Posted: Fri Dec 23, 2005 1:46 pm
by ray.wurlod
Surrogate keys are ONLY about uniqueness. There is no requirement that they form an unbroken sequence. If there are gaps, this does not detract from the fact that each is unique. Change your mindset.

Posted: Fri Dec 23, 2005 3:38 pm
by ameyvaidya
The randomness witnessed is because your target stage reads data from all(5 ?) nodes and writes the data sequentially in the order it receives it from those nodes. It does not sort the data.

As stated by Ray above, the keys will be unique. The round robin partitioning will minimize gaps but will not gaurantee an orderly write. you will still see randomness in the key order.

HTH

Posted: Fri Dec 23, 2005 10:48 pm
by balajisr

unique columns values in parallel transformer stage

Posted: Wed Feb 14, 2007 6:24 pm
by mail2hfz
Hi
I tried to generate the column in parallel transfomr stage with unique values using stage variables .
here was my defination for stage variable


1) Create a stage variable for the counter, eg.
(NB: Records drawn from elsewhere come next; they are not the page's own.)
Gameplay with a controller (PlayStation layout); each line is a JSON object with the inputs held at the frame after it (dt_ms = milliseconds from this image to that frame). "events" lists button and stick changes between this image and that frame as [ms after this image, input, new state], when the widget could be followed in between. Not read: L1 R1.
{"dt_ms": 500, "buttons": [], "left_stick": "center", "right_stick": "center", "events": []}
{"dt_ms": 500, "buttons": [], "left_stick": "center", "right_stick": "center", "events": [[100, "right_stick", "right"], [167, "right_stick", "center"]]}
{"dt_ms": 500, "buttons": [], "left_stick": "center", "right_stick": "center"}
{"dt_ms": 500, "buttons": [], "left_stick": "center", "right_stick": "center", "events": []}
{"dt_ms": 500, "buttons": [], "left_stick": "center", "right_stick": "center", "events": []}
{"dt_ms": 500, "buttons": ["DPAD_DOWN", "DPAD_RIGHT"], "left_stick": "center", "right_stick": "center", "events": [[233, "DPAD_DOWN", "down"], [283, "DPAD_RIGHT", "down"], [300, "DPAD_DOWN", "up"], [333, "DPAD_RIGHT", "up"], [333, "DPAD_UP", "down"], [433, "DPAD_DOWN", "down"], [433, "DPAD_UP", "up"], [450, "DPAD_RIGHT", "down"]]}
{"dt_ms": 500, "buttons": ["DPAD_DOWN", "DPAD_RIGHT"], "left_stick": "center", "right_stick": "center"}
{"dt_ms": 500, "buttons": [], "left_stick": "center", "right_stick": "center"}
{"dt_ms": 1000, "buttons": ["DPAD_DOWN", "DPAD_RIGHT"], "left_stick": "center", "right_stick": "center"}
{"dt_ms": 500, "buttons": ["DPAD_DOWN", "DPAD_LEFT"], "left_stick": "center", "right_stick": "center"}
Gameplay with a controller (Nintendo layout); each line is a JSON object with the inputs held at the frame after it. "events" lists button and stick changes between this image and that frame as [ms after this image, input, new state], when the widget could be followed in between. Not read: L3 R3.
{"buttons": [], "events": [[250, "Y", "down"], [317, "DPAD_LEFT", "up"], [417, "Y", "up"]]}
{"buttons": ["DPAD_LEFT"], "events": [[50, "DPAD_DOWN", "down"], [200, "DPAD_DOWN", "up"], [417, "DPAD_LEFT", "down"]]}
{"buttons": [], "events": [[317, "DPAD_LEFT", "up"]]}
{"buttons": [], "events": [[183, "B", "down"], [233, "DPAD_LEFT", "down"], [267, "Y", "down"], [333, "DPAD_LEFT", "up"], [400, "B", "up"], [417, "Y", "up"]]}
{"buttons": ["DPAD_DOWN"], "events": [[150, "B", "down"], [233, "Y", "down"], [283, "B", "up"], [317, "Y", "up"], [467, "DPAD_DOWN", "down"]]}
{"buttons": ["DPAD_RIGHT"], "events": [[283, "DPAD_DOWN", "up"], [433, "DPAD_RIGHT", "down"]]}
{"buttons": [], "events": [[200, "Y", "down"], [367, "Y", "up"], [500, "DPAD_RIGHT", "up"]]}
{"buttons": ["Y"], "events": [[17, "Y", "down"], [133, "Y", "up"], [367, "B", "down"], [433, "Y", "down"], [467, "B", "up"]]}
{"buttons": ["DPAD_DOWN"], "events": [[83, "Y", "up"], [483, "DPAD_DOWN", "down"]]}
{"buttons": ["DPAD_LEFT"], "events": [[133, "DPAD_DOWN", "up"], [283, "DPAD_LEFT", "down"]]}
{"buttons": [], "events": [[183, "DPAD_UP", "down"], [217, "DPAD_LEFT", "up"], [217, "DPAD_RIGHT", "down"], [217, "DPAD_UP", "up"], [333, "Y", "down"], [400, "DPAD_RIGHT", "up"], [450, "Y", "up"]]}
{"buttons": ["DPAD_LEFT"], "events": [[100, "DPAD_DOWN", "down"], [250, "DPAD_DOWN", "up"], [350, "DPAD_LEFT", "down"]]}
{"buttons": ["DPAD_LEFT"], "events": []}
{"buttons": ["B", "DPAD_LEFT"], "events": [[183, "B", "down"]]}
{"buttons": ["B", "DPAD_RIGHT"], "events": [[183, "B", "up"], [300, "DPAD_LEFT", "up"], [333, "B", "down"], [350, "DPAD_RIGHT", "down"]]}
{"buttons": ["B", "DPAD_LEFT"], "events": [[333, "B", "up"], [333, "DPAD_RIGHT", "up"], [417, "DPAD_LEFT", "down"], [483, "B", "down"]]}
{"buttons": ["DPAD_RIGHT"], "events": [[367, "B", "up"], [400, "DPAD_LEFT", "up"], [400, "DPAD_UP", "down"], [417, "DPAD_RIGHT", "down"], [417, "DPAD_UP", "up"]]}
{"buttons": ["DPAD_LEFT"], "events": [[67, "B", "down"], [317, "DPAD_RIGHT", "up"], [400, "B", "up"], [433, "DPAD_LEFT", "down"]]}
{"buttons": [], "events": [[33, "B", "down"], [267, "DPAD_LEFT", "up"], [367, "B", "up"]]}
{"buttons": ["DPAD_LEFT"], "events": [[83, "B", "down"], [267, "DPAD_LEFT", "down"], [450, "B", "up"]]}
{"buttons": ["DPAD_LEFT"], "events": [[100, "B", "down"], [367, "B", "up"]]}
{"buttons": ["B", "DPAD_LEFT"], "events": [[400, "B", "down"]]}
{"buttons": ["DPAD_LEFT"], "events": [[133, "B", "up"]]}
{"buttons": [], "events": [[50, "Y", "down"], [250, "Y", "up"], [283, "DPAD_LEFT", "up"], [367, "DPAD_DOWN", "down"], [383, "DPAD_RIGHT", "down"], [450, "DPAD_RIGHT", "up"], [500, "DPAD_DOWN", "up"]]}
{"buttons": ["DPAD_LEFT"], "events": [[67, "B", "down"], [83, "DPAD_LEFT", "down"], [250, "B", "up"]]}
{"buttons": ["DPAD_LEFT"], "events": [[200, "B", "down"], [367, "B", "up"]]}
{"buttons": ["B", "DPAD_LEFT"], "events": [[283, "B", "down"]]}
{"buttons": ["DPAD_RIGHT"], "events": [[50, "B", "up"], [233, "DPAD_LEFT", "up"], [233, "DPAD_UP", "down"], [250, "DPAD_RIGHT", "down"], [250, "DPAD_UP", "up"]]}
SVCounter.
2) At the Stage Properties form set the Initial Value of the Stage Variable to "@PARTITIONNUM - @NUMPARTITIONS + 1".
3) Set the derivation of the stage variable to "svCounter + @NUMPARTITIONS". You can embed this in an IF statement if it is a conditional counter.

which i got from one of members in this forum ... thanks

but still i get error saying that
" dupliate identifier"
can you guys help me out.

Posted: Wed Feb 14, 2007 6:28 pm
by ray.wurlod
You are missing initializing the surrogate key value with the result of SELECT MAX(Skey) FROM targettable
You then ADD the generated integer to this value.